Chris: As it relates to future development (which can be controlled in the present), one key component is to ensure design and construction criteria consider long-term projections related to climate, which may include precipitation frequency and intensity. The decades-old approach of using historical data to set criteria is no longer effective or logical. We need to be looking forward and setting standards based on 30-year projections rather than 30 years of past data.

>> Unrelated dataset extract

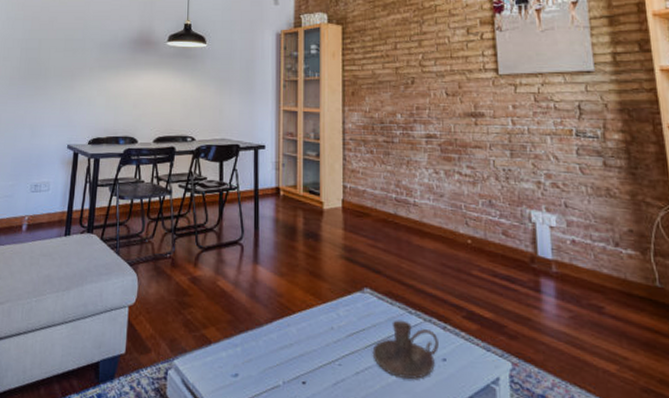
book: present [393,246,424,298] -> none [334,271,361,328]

We also need to change the way we look at infrastructure criteria – for example, where is it ok to allow for controlled overtopping of a roadway rather than passing larger storm events under it? Recognizing that not all hydraulic crossings are equal in terms of their societal importance, and that funding to upgrade structures to future projected hydrology is not limitless, we may get more out of our investment by considering which roadways must be open to traffic 24/7/365 (evac routes, connection to public services) and what crossings may benefit more from being ‘durable’. This can be a more economical investment than upsizing a crossing when the surrounding areas are sufficiently floodproofed or resilient as well.

How can state and local governments help? What opportunities are there for collaboration?

Scott: The establishment of Offices of Resiliency and Resiliency Authorities are essential for developing plans, prioritizing capital improvements, and public involvement. As climate change impacts all our resources and communities, collaboration with all levels of government, businesses, and utilities is critical to enact the necessary policies and infrastructure projects.


Chris: It’s important for State and local governments to employ long-term thinking and technological approaches to capital planning that utilize the latest GIS data, climate projections, and tools. In certain areas, this can be as simple as assuring decision making at the highest levels is “science-forward” and data based, rather than solely political in nature.

Also, development criteria must consider a science and data-based approach. Regulatory changes should consider the needs of the development community, but ultimately serve the greater public interest to create a resilient future with any new construction. The process should ensure that environmental regulations do not go overboard in a way that handcuffs broad-scale efforts of local governments to upgrade infrastructure for resiliency.